* **ATIVIDADES**
1. Traduza para o inglês esta frase do trecho: "Vós sois o húmus da terra de onde a árvore do castigo dará madeira ao patíbulo e de onde os frutos da paz tombarão no chão da guerra!"
2. Transcreva sem alterações o trecho inteiro, começando em "Vossa peles afrouxadas" e descendo até "Belsen e Buchenwald!".

* **TRECHO DA PÁGINA**

━━━━━━━━━━━━━━━━━━━━

Ocos, flácidos cadáveres
Como espantalhos, largados
Na sementeira espectral
Dos ermos campos estéreis
De Buchenwald e Dachau.
Cadáveres necrosados
Amontoados no chão
Esquálidos enlaçados
Em beijos estupefatos
Como ascetas siderados
Em presença da visão.
Cadáveres putrefatos
Os magros braços em cruz
Em vossas faces hediondas
Há sorrisos de giocondas
E em vossos corpos, a luz
Que da treva cria a aurora.
Cadáveres fluorescentes
Desenraizados do pó
Que emoção não dá-me o ver-vos
Em vosso êxtase sem nervos
Em vossa prece tão-só
Grandes, góticos cadáveres!
Ah, doces mortos atônitos
Quebrados a torniquete
Vossas louras manicuras
Arrancaram-vos as unhas
No requinte de tortura
Da última toalete…
A vós vos tiraram a casa
A vós vos tiraram o nome
Fostes marcados a brasa
Depois voz mataram de fome!
Vossa peles afrouxadas
Sobre os esqueletos dão-me
A impressão que éreis tambores —
Os instrumentos do Monstro —
Desfibrados a pancada:
Ó mortos de percussão!
Cadáveres de Nordhausen Erla, Belsen e Buchenwald!
Vós sois o húmus da terra
De onde a árvore do castigo
Dará madeira ao patíbulo
E de onde os frutos da paz
Tombarão no chão da guerra!

 A ROSA DE HIROXIMA

Pensem nas crianças
Mudas telepáticas
Pensem nas meninas
Cegas inexatas
Pensem nas mulheres
Rotas alteradas
Pensem nas feridas
Como rosas cálidas
Mas oh não se esqueçam
Da rosa da rosa
Da rosa de Hiroxima
A rosa hereditária
A rosa radioativa
Estúpida e inválida
A rosa com cirrose
A antirrosa atômica
Sem cor sem perfume
Sem rosa sem nada.

━━━━━━━━━━━━━━━━━━━━

[Entradas salvas]
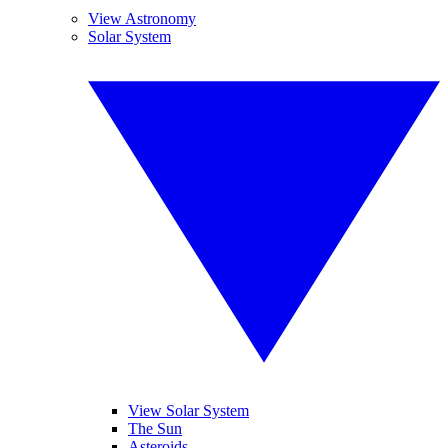
View Astronomy
Solar System
View Solar System
The Sun
Asteroids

━━━━━━━━━━━━━━━━━━━━

* **RESPOSTAS DO EXERCÍCIO**
1. You are the humus of the earth from which the tree of punishment will give wood to the gallows and from which the fruits of peace will fall onto the ground of war!

2.
Vossa peles afrouxadas
Sobre os esqueletos dão-me
A impressão que éreis tambores —
Os instrumentos do Monstro —
Desfibrados a pancada:
Ó mortos de percussão!
Cadáveres de Nordhausen Erla, Belsen e Buchenwald!